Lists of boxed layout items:
——————

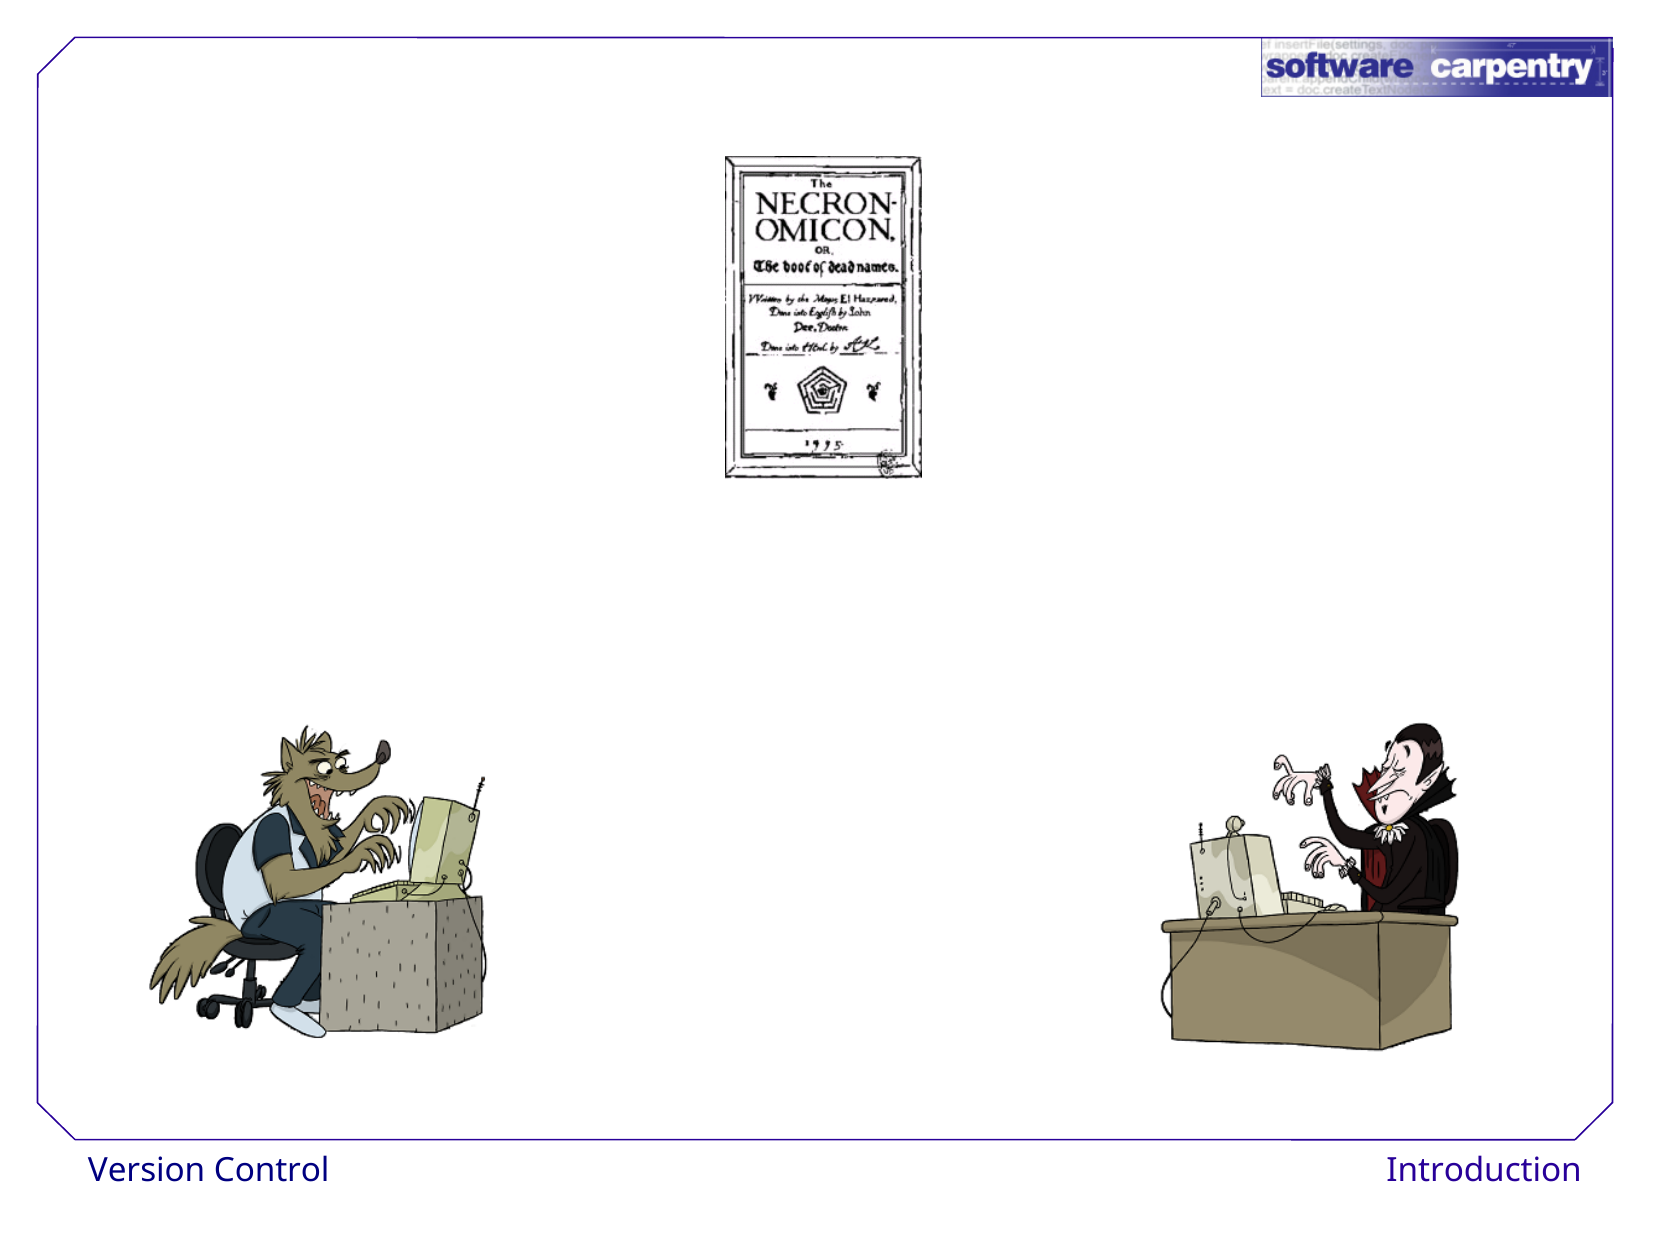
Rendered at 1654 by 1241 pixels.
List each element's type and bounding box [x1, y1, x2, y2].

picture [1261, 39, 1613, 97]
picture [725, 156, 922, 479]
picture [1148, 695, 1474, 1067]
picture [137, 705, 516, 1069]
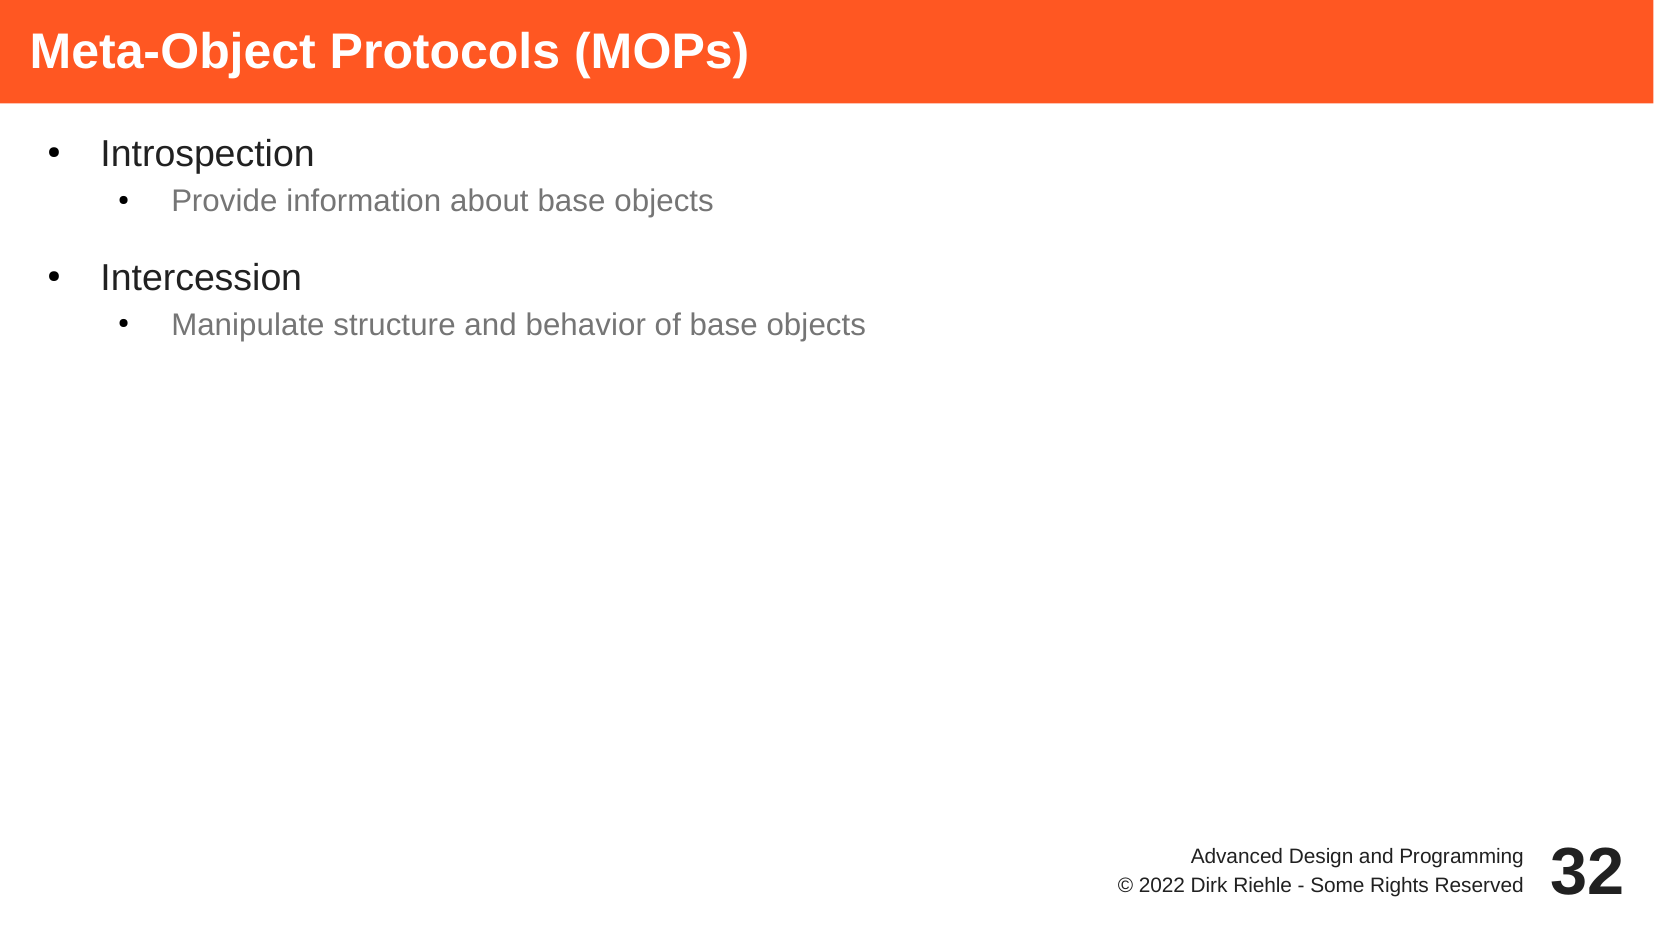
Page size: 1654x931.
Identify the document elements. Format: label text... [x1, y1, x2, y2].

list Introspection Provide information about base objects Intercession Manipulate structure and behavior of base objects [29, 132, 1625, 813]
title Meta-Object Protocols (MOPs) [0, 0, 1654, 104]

——————

▶ [Written problem]
Reproduce every line above verbatim, leaving the pictures out of your answer.

▶ [Final result]
Rendered at 1654 by 1241 pixels.
List each element's type and bounding box [x1, y1, x2, y2].

picture [1261, 39, 1613, 97]
picture [725, 156, 922, 479]
picture [1148, 695, 1474, 1067]
picture [137, 705, 516, 1069]
Page size: 1654x931.
Identify the document elements. Format: label text... [x1, y1, x2, y2].

list Introspection Provide information about base objects Intercession Manipulate structure and behavior of base objects [29, 132, 1625, 813]
title Meta-Object Protocols (MOPs) [0, 0, 1654, 104]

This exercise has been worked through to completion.